» About this task
Output the lines from the start through the line containing "123: (169, 167)" again, changing "top-left" to "upper-left" and leaving everything else as it is.

» Records for this task
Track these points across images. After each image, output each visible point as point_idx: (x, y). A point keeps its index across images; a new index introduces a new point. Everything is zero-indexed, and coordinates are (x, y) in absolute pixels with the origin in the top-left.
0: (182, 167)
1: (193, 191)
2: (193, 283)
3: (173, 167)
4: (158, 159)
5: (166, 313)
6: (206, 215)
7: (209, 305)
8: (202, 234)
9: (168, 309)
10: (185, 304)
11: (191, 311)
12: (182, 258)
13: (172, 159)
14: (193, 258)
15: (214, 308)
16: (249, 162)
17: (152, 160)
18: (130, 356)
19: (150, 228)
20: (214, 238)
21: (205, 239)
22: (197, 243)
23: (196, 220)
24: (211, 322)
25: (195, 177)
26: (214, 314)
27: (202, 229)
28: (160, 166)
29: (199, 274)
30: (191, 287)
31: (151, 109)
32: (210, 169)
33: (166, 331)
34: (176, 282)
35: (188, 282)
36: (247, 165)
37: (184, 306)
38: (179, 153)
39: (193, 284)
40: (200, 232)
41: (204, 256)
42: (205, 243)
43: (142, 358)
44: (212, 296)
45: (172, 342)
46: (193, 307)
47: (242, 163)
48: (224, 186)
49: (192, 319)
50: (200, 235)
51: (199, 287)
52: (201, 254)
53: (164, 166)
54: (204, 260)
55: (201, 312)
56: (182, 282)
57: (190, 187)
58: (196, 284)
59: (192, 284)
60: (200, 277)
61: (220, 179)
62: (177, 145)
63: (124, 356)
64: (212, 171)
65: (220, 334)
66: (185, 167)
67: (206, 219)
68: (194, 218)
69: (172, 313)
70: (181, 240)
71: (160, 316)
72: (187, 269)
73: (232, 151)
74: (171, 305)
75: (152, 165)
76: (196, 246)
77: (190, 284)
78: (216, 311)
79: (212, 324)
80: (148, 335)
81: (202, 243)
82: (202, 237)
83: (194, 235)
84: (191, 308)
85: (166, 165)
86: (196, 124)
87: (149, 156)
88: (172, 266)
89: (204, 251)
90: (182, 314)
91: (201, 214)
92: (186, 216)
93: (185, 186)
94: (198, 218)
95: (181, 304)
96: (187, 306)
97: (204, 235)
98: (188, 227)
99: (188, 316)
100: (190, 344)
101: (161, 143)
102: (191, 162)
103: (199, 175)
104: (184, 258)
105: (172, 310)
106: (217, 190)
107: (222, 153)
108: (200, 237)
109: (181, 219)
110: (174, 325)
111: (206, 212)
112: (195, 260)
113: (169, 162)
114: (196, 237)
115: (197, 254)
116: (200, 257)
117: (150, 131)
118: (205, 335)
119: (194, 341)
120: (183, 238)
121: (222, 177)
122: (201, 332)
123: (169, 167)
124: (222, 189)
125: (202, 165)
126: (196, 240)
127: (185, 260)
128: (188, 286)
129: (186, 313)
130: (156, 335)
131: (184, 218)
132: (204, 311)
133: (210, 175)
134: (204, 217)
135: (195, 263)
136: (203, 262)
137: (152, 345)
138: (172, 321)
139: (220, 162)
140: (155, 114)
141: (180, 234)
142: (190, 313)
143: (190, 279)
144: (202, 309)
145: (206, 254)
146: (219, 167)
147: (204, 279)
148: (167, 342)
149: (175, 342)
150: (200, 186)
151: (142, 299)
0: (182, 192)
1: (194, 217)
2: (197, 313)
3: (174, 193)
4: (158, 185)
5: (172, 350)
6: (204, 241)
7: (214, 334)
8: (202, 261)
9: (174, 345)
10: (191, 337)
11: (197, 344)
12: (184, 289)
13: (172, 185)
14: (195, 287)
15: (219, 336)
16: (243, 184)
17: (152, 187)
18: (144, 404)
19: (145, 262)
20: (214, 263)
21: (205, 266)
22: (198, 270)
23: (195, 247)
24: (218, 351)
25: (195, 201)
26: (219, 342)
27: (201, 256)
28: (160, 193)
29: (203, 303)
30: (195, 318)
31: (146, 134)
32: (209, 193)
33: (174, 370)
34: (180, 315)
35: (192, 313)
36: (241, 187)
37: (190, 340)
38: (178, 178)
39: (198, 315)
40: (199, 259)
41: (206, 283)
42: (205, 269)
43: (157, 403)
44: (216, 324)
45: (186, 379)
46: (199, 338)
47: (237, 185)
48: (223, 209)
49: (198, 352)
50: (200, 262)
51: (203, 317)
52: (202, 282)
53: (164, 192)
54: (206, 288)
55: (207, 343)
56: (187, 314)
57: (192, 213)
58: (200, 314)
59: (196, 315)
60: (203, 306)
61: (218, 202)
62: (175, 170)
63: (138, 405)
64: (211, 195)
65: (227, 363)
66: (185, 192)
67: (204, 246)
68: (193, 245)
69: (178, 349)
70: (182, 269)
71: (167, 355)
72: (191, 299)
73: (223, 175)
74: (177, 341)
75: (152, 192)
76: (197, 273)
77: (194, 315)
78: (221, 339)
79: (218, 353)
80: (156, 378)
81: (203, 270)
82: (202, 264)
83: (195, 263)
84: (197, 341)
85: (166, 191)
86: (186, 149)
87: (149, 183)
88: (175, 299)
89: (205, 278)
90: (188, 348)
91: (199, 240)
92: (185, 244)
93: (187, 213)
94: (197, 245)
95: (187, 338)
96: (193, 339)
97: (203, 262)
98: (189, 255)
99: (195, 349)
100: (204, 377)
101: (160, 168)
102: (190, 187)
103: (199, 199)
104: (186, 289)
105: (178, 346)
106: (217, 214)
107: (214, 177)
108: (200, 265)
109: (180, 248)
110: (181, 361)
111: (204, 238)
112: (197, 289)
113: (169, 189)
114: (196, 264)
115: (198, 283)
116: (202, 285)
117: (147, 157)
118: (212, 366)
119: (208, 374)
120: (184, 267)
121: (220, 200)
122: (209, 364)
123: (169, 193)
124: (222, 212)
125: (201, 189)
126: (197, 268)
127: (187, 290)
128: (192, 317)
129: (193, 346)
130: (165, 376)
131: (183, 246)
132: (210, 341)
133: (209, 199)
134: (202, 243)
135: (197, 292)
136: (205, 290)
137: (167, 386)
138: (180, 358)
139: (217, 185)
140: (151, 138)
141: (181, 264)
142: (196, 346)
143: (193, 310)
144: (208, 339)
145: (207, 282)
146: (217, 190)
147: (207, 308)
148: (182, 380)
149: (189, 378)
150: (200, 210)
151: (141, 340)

» Answer for the task
Track these points across images. After each image, output each visible point as point_idx: (x, y). A point keeps its index across images; a new index introduces a new point. Everything is zero-indexed, and coordinates are (x, y) in absolute pixels with the origin in the upper-left.
0: (182, 167)
1: (193, 191)
2: (193, 283)
3: (173, 167)
4: (158, 159)
5: (166, 313)
6: (206, 215)
7: (209, 305)
8: (202, 234)
9: (168, 309)
10: (185, 304)
11: (191, 311)
12: (182, 258)
13: (172, 159)
14: (193, 258)
15: (214, 308)
16: (249, 162)
17: (152, 160)
18: (130, 356)
19: (150, 228)
20: (214, 238)
21: (205, 239)
22: (197, 243)
23: (196, 220)
24: (211, 322)
25: (195, 177)
26: (214, 314)
27: (202, 229)
28: (160, 166)
29: (199, 274)
30: (191, 287)
31: (151, 109)
32: (210, 169)
33: (166, 331)
34: (176, 282)
35: (188, 282)
36: (247, 165)
37: (184, 306)
38: (179, 153)
39: (193, 284)
40: (200, 232)
41: (204, 256)
42: (205, 243)
43: (142, 358)
44: (212, 296)
45: (172, 342)
46: (193, 307)
47: (242, 163)
48: (224, 186)
49: (192, 319)
50: (200, 235)
51: (199, 287)
52: (201, 254)
53: (164, 166)
54: (204, 260)
55: (201, 312)
56: (182, 282)
57: (190, 187)
58: (196, 284)
59: (192, 284)
60: (200, 277)
61: (220, 179)
62: (177, 145)
63: (124, 356)
64: (212, 171)
65: (220, 334)
66: (185, 167)
67: (206, 219)
68: (194, 218)
69: (172, 313)
70: (181, 240)
71: (160, 316)
72: (187, 269)
73: (232, 151)
74: (171, 305)
75: (152, 165)
76: (196, 246)
77: (190, 284)
78: (216, 311)
79: (212, 324)
80: (148, 335)
81: (202, 243)
82: (202, 237)
83: (194, 235)
84: (191, 308)
85: (166, 165)
86: (196, 124)
87: (149, 156)
88: (172, 266)
89: (204, 251)
90: (182, 314)
91: (201, 214)
92: (186, 216)
93: (185, 186)
94: (198, 218)
95: (181, 304)
96: (187, 306)
97: (204, 235)
98: (188, 227)
99: (188, 316)
100: (190, 344)
101: (161, 143)
102: (191, 162)
103: (199, 175)
104: (184, 258)
105: (172, 310)
106: (217, 190)
107: (222, 153)
108: (200, 237)
109: (181, 219)
110: (174, 325)
111: (206, 212)
112: (195, 260)
113: (169, 162)
114: (196, 237)
115: (197, 254)
116: (200, 257)
117: (150, 131)
118: (205, 335)
119: (194, 341)
120: (183, 238)
121: (222, 177)
122: (201, 332)
123: (169, 167)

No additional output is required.